=== SOURCE PASSAGE ===

Bridging the Skill Gap in Clinical CBCT Interpretation with CBCTRepD¶
Conference: CVPR 2025
arXiv: 2603.10933
Code: None
Area: Medical Imaging
Keywords: CBCT report generation, Radiology-AI collaboration, Oral and maxillofacial, Medical report generation, Multi-level evaluation
TL;DR¶
Proposes CBCTRepD, the first bilingual report generation system for oral and maxillofacial CBCT. By constructing a dataset of 7,408 high-quality CBCT-report pairs and establishing a multi-level clinical evaluation framework, it consistently improves report quality across radiologists of different experience levels, especially in reducing missed lesions and standardizing report structures.
Background & Motivation¶
Background: Generative AI has made significant progress in generating reports for 2D medical images such as chest X-rays. Mainstream methods like R2Gen and CheXpert have achieved promising automated metrics in structured report generation. However, cone-beam computed tomography (CBCT), a key imaging modality in dentistry, remains almost unexplored in AI-based report generation.
Limitations of Prior Work: CBCT report generation faces three major challenges: (1) Data Scarcity: Lack of large-scale, high-quality CBCT-report paired datasets, as existing dental imaging datasets mostly focus on single tasks (e.g., caries detection, tooth segmentation) rather than comprehensive radiological reports; (2) Complexity of 3D Interpretation: CBCT is 3D volumetric data requiring simultaneous attention to concurrent pathologies across multiple anatomical regions (teeth, jawbones, joints, maxillary sinuses, etc.), which is far more complex than interpreting 2D images; (3) Evaluation Gap: Existing automated assessment metrics (e.g., BLEU, ROUGE) fail to fully reflect the clinical utility of reports, and evaluation frameworks designed for radiologist-AI collaborative scenarios are virtually non-existent.

=== RECORDED INFORMATION ===

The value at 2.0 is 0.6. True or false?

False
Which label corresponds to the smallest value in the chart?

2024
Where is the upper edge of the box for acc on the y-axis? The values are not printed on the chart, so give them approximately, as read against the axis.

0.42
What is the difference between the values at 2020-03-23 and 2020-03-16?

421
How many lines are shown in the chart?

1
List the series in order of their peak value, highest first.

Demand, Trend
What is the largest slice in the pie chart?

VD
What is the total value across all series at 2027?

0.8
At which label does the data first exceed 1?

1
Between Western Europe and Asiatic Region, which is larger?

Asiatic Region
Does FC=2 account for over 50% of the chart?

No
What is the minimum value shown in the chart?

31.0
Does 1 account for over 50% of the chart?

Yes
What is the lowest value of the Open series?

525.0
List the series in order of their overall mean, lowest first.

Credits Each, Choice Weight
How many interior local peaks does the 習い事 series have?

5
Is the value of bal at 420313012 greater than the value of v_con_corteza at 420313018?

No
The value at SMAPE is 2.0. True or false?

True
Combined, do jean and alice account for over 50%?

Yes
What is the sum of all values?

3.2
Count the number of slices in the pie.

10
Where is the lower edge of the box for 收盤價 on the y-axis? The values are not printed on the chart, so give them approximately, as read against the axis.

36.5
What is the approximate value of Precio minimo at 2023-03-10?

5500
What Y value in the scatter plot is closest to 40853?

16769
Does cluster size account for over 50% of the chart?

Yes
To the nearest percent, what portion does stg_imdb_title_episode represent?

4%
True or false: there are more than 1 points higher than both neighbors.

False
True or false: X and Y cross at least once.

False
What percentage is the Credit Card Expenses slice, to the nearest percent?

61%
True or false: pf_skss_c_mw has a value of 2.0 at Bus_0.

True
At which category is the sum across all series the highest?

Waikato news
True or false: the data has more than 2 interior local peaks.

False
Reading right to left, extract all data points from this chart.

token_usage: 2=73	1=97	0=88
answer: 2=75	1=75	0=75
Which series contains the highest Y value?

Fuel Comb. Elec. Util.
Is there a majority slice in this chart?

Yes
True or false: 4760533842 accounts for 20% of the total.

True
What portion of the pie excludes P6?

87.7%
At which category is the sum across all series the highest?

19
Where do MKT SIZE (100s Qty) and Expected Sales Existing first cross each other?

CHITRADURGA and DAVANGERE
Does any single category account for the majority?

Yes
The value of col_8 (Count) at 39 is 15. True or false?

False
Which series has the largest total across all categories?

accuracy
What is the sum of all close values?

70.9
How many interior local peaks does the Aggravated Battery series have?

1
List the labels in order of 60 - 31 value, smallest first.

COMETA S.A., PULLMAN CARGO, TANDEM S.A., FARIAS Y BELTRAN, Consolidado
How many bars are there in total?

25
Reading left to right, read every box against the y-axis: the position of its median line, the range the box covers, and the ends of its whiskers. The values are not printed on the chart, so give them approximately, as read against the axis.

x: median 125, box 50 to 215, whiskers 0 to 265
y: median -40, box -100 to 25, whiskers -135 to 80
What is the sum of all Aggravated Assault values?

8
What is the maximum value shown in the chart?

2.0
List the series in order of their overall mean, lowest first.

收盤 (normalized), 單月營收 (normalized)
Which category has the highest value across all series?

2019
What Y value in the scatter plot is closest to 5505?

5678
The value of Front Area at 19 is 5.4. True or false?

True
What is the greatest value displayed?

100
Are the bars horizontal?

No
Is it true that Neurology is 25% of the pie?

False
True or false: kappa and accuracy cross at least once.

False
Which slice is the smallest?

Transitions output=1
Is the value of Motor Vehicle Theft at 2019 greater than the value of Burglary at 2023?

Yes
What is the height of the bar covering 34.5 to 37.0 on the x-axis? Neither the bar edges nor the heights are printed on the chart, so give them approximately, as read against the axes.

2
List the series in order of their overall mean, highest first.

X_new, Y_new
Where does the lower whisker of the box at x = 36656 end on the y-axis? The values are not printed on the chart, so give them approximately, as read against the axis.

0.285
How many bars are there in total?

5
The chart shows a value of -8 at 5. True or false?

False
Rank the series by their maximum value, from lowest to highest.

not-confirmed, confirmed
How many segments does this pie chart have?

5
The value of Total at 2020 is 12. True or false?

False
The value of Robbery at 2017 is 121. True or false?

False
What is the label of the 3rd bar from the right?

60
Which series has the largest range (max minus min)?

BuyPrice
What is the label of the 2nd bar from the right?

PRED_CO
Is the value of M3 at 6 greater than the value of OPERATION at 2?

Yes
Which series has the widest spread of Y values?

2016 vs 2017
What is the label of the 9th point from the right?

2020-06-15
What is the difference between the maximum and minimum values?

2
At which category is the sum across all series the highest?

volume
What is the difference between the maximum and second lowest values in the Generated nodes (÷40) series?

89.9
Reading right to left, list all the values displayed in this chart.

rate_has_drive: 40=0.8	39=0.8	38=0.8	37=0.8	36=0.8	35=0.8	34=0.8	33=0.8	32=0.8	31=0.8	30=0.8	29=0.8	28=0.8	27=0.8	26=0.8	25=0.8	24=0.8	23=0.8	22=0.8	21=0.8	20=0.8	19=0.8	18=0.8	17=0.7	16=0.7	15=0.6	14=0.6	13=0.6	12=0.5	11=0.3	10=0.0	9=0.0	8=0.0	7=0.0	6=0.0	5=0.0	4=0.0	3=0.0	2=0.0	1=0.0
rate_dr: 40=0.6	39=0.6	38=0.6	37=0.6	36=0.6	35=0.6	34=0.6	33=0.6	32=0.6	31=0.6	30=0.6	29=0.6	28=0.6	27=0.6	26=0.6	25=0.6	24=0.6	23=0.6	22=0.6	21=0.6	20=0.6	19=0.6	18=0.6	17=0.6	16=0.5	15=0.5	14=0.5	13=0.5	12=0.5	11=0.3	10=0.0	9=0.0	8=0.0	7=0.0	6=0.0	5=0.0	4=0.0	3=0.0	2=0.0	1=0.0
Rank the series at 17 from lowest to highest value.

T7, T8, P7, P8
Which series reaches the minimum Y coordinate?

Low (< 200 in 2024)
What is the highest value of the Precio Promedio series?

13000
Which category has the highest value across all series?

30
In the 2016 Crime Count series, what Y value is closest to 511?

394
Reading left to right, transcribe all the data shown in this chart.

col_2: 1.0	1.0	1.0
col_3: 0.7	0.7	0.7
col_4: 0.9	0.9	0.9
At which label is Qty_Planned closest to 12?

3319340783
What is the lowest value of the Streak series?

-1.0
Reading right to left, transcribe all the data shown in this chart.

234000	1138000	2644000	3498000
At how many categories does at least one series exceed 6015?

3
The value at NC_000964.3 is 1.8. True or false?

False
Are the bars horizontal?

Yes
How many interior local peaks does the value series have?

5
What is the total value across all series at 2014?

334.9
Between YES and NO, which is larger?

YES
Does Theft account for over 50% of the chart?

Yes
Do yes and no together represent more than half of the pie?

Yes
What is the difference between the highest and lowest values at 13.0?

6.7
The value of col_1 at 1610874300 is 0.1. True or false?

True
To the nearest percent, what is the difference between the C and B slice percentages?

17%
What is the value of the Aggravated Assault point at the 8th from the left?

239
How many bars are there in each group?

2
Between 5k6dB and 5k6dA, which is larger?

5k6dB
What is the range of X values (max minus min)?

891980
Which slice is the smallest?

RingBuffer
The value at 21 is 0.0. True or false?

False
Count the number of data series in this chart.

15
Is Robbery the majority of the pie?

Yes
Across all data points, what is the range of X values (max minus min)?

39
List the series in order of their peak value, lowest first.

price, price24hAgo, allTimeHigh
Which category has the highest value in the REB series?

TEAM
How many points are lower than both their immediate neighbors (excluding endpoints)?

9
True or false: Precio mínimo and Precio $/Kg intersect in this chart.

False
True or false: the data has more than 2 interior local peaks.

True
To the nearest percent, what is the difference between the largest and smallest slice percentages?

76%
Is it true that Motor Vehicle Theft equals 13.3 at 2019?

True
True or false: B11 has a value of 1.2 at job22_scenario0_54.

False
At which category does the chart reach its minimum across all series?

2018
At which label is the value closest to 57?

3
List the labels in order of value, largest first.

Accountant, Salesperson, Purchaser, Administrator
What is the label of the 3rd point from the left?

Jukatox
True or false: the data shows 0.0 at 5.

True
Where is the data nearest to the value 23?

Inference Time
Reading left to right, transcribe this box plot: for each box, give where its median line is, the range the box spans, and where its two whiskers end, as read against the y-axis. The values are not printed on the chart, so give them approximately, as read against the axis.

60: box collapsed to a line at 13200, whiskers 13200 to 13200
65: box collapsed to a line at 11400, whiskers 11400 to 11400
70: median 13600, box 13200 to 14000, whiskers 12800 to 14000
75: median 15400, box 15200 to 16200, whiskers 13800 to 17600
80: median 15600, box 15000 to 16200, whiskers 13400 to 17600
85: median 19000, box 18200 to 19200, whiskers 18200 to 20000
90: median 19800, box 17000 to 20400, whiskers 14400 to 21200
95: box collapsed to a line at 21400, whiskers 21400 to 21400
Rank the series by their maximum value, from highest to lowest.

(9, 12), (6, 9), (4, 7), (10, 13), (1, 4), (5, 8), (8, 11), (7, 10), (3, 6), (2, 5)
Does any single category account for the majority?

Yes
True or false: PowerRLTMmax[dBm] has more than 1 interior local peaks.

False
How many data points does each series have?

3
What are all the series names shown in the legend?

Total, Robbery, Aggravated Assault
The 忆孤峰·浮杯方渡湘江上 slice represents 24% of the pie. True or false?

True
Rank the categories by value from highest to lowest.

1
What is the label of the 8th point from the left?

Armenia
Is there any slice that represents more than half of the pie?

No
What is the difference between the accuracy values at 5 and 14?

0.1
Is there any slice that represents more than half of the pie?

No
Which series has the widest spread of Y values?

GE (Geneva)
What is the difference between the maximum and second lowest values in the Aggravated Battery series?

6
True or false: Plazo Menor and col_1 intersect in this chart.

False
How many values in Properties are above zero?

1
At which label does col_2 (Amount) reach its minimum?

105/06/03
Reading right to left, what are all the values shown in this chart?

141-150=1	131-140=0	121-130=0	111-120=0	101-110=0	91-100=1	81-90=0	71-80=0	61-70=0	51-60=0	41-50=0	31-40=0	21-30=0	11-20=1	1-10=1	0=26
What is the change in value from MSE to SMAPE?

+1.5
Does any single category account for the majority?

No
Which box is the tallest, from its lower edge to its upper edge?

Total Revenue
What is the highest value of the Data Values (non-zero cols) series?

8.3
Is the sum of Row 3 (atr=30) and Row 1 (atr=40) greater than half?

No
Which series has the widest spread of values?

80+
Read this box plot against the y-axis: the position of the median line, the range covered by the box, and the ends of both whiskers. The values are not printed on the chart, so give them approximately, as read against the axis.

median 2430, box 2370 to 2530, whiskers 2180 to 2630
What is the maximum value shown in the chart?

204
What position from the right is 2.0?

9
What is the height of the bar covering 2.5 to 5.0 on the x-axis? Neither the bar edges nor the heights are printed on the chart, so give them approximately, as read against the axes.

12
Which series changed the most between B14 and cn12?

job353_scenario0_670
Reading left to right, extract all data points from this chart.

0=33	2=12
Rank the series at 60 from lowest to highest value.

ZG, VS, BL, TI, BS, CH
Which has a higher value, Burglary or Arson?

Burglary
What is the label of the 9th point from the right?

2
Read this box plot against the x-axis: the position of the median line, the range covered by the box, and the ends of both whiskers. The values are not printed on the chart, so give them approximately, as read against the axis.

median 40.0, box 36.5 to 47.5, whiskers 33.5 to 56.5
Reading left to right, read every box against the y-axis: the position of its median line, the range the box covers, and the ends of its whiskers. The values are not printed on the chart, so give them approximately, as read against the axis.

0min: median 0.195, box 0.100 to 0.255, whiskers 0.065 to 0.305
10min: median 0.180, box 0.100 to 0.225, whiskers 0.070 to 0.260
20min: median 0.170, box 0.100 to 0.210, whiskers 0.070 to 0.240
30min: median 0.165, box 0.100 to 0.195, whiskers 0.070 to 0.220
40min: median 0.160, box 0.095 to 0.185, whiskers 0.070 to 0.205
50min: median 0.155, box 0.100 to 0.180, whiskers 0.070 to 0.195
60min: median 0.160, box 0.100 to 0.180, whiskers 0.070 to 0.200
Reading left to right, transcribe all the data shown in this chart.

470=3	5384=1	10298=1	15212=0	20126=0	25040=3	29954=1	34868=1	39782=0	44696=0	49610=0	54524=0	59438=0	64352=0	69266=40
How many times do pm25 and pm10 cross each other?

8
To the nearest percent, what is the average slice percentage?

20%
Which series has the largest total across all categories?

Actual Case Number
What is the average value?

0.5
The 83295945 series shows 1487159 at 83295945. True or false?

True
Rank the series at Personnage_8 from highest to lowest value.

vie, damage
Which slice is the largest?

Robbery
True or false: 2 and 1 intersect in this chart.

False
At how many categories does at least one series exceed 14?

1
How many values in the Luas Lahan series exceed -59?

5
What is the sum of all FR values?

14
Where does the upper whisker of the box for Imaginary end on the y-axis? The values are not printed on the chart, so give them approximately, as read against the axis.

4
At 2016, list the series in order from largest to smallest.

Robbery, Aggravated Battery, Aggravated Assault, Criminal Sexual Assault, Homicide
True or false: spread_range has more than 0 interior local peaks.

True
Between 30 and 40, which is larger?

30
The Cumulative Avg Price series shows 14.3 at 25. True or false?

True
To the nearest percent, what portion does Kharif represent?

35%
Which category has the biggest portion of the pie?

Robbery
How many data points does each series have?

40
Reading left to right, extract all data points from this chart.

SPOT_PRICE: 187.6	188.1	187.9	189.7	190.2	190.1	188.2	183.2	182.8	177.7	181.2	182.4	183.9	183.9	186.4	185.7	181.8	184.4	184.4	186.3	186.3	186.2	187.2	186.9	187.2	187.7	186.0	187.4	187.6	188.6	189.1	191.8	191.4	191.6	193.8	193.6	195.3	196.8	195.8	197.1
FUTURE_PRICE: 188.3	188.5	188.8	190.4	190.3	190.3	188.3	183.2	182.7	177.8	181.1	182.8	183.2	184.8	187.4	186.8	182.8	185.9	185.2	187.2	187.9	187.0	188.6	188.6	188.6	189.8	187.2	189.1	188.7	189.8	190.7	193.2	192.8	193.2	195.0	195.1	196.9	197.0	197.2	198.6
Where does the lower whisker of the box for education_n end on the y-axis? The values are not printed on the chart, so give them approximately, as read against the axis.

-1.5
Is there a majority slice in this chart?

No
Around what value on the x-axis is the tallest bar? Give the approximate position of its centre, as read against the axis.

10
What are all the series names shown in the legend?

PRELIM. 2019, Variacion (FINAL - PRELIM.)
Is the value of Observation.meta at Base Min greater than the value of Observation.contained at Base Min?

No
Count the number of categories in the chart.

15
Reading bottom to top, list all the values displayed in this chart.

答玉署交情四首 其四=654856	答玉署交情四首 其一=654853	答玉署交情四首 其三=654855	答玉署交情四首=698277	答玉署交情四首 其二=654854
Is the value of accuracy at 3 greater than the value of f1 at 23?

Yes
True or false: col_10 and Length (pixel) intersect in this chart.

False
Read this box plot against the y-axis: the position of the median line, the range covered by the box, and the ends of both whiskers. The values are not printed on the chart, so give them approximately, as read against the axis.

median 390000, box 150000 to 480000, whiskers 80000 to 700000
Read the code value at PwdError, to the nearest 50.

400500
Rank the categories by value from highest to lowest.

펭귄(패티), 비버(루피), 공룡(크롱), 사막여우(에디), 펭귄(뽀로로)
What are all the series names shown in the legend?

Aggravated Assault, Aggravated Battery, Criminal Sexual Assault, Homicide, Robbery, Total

===

Can you quote the stretch of the CBCTRepD summary from "Limitations of Prior" through "are virtually non-existent."? None of these items are needed for the work here.

Limitations of Prior Work: CBCT report generation faces three major challenges: (1) Data Scarcity: Lack of large-scale, high-quality CBCT-report paired datasets, as existing dental imaging datasets mostly focus on single tasks (e.g., caries detection, tooth segmentation) rather than comprehensive radiological reports; (2) Complexity of 3D Interpretation: CBCT is 3D volumetric data requiring simultaneous attention to concurrent pathologies across multiple anatomical regions (teeth, jawbones, joints, maxillary sinuses, etc.), which is far more complex than interpreting 2D images; (3) Evaluation Gap: Existing automated assessment metrics (e.g., BLEU, ROUGE) fail to fully reflect the clinical utility of reports, and evaluation frameworks designed for radiologist-AI collaborative scenarios are virtually non-existent.